On 1 July 2021, in an historic agreement, 130 of the 139 members of the OECD/G20 Inclusive Framework on BEPS (IF) approved a statement providing a framework for reform of the international tax rules. The IF statement sets out the key terms for an agreement on a two-pillar approach and calls for a comprehensive agreement by the October 2021 G20 Finance Ministers and Central Bank Governors meeting, with changes coming into effect in 2023. In this article, we set out a number of observations on the IF statement.

IF members that have not joined in the statement are: Barbados, Estonia, Hungary, Ireland, Kenya, Nigeria, Peru, St. Vincent & the Grenadines and Sri Lanka.  Several of these members (including Ireland and Hungary) had expressed concerns leading up to the IF meeting.

The statement diverges in some important respects from the October 2020 IF Pillar One and Pillar Two Blueprints, albeit largely in ways that have been widely-trailed in recent months.  The statement builds on the Blueprints, resolving some of the key open items (such as the baseline for a minimum tax rate under Pillar Two), and setting out a clear timeline for resolution of the remaining matters (such as simplification measures and general implementation).

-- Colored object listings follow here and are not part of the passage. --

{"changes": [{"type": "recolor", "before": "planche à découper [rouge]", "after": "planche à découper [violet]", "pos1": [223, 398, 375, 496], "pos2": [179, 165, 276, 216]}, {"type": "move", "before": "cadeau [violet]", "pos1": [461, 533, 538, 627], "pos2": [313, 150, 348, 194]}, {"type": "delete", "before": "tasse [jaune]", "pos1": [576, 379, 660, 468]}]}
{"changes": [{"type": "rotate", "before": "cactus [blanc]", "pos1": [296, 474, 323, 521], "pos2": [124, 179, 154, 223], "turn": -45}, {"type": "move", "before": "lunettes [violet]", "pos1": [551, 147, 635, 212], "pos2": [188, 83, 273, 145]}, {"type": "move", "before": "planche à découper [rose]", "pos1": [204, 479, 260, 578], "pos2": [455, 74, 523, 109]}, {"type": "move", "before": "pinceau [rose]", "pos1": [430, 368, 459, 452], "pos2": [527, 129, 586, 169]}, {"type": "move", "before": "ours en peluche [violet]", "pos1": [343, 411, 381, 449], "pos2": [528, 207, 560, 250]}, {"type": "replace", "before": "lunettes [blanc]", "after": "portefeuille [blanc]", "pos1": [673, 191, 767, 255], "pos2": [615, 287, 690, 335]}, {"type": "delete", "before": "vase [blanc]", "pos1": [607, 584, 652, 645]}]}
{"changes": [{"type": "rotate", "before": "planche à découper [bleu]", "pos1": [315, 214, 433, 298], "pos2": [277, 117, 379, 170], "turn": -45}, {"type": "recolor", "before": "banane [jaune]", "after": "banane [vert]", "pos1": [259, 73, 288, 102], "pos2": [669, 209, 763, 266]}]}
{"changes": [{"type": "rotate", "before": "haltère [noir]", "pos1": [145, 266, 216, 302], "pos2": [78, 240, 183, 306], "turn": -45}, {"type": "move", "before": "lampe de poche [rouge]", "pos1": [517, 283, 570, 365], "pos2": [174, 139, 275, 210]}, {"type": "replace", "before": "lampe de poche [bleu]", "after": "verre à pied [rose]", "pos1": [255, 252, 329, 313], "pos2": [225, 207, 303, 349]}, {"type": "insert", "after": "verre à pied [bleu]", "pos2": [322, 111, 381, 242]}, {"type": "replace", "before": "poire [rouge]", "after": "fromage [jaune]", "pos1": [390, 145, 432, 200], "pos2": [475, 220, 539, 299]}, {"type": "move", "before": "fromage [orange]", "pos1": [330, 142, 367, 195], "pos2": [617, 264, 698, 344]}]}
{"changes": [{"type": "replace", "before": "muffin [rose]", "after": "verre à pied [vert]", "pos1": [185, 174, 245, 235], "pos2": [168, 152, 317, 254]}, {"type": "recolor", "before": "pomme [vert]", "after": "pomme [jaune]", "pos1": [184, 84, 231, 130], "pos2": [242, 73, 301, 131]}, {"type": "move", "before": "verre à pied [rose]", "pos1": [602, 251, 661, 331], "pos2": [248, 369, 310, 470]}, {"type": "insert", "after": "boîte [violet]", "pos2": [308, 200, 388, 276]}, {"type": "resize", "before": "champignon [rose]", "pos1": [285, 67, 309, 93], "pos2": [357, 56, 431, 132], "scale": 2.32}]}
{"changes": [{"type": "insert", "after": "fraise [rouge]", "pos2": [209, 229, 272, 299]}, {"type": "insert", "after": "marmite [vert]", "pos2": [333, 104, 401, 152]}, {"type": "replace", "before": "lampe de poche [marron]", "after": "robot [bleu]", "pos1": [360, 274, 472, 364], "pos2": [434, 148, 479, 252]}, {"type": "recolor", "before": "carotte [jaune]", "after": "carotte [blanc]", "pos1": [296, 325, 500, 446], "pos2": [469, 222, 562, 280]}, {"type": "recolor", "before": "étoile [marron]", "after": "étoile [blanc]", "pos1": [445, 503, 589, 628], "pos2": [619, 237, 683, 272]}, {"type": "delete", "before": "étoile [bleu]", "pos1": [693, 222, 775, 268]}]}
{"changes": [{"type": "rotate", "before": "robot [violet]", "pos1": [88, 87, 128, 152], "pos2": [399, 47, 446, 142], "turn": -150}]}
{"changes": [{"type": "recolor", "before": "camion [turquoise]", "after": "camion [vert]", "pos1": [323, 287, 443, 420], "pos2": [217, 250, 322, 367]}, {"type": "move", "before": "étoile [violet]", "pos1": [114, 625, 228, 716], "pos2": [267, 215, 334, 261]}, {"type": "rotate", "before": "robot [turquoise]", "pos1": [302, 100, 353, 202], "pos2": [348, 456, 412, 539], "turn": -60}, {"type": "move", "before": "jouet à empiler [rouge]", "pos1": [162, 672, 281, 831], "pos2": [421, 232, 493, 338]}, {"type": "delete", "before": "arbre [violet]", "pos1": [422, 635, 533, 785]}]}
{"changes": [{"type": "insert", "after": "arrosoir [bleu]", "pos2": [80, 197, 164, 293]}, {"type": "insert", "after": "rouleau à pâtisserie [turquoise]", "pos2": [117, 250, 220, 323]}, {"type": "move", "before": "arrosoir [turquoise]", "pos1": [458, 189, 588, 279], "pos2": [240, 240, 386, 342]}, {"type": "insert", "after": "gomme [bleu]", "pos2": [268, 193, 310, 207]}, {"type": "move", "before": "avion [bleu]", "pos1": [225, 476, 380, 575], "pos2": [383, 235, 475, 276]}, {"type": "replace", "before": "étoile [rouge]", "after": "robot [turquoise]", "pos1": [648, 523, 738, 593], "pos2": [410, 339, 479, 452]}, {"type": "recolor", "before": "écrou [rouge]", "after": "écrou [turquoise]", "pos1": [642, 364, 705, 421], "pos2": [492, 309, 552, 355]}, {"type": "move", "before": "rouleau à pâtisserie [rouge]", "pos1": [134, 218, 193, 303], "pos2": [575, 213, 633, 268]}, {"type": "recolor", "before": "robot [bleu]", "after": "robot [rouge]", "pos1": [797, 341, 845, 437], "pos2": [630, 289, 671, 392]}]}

With a proposed globally minimum tax rate of 15%, it is expected that a significant number of large MNE Groups with presence in Hong Kong will be adversely affected by Pillar Two proposals. Hong Kong MNEs or foreign MNEs with Hong Kong subsidiaries should now therefore be undertaking the preparatory work necessary to be ready to comply with these rules in a little over 18 months. The size of the potential impact for a Hong Kong MNE with global operations should not be underestimated, and it is critical that in-scope groups move quickly.